- _WHAT IS BEING ASKED_:
Reproduce every line of text in the material below without changes, and leave out the pictures.
-*-*-
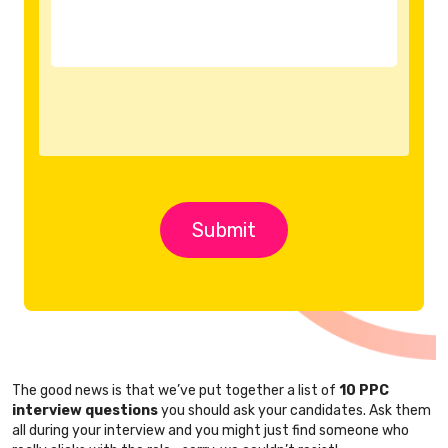
The good news is that we’ve put together a list of
10 PPC
interview questions
you should ask your candidates. Ask them
all during your interview and you might just find someone who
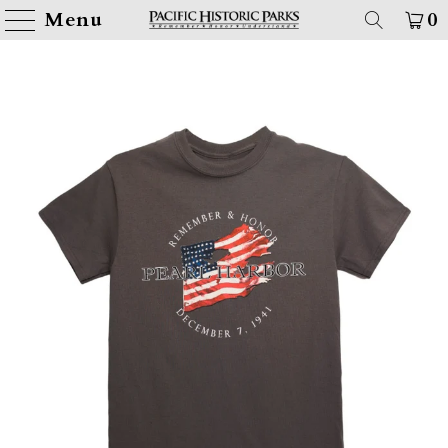
Menu
0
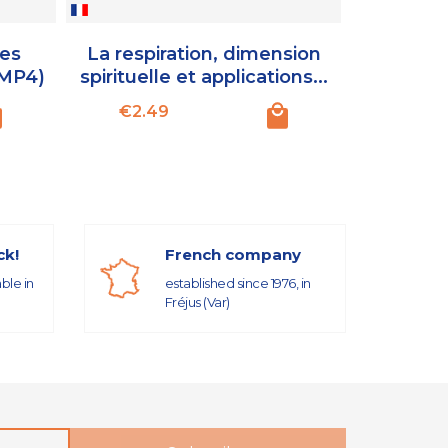
des
La respiration, dimension
Donner vi
(MP4)
spirituelle et applications...
Exercice
Price
Pr
€2.49
€3.5
ck!
French company
able in
established since 1976, in
Fréjus (Var)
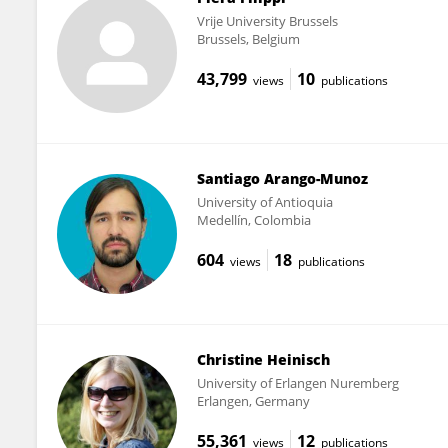
Vrije University Brussels
Brussels, Belgium
43,799
10
views
publications
Santiago Arango-Munoz
University of Antioquia
Medellín, Colombia
604
18
views
publications
Christine Heinisch
University of Erlangen Nuremberg
Erlangen, Germany
55,361
12
views
publications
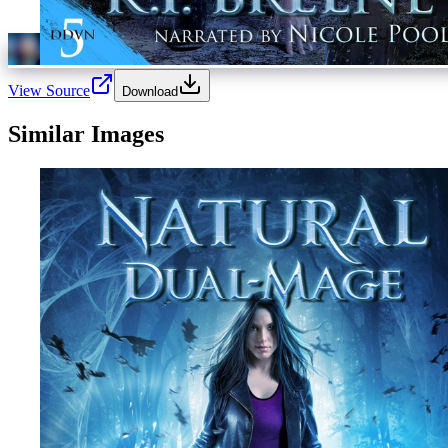
View Source
Download
Similar Images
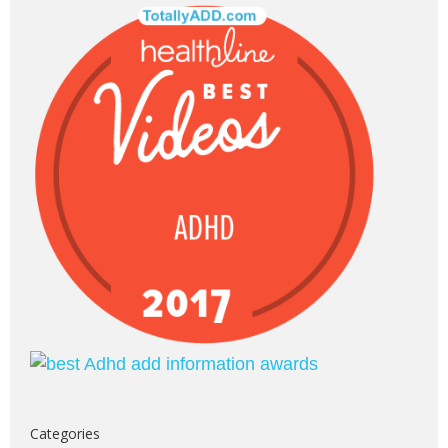
Categories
-*-*-
- _ANSWER BELOW_:
The good news is that we’ve put together a list of
10 PPC
interview questions
you should ask your candidates. Ask them
all during your interview and you might just find someone who
Menu
0
des
La respiration, dimension
Donner vi
(MP4)
spirituelle et applications...
Exercice
Price
Pr
€2.49
€3.5
ck!
French company
able in
established since 1976, in
Fréjus (Var)
Vrije University Brussels
Brussels, Belgium
43,799
10
views
publications
Santiago Arango-Munoz
University of Antioquia
Medellín, Colombia
604
18
views
publications
Christine Heinisch
University of Erlangen Nuremberg
Erlangen, Germany
55,361
12
views
publications
View Source
Download
Similar Images
Categories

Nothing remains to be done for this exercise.